Zu erledigende Aufgabe:
Zähle, in wie vielen Zeilen der folgenden Einträge die Zeichenfolge „greater“ vorkommt, und nenne nur diese Zahl.

Die Eingabe:
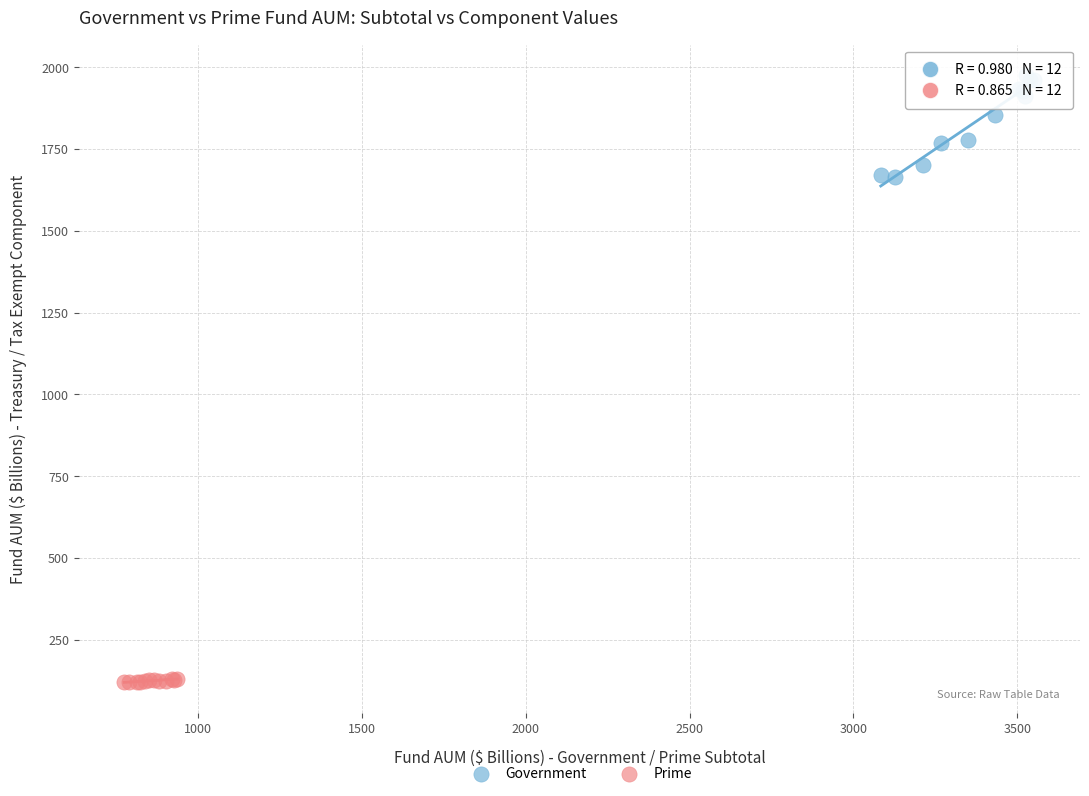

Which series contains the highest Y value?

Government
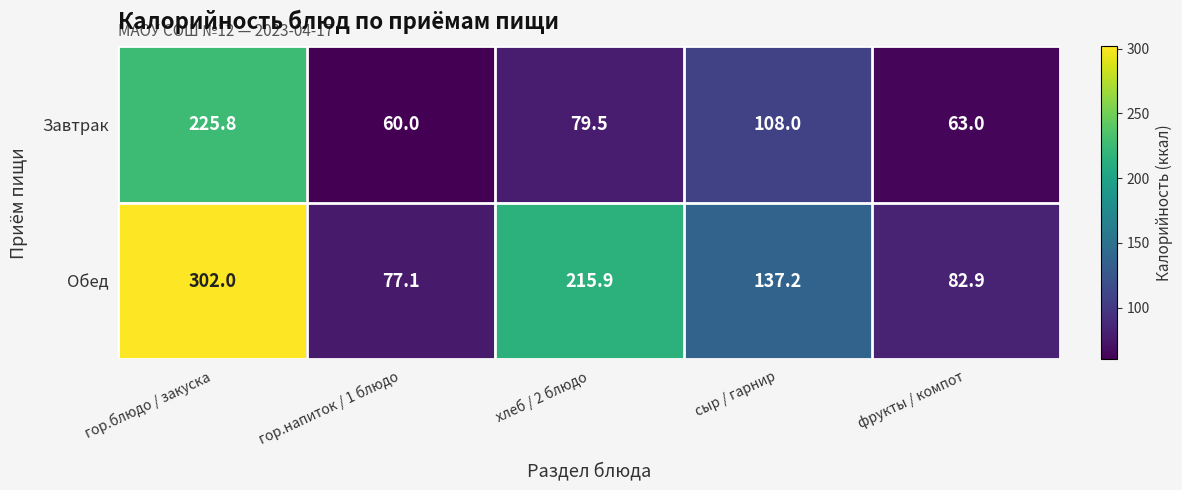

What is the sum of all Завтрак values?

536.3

* * *

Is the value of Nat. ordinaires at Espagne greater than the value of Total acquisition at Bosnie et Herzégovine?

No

Ergebnis:
1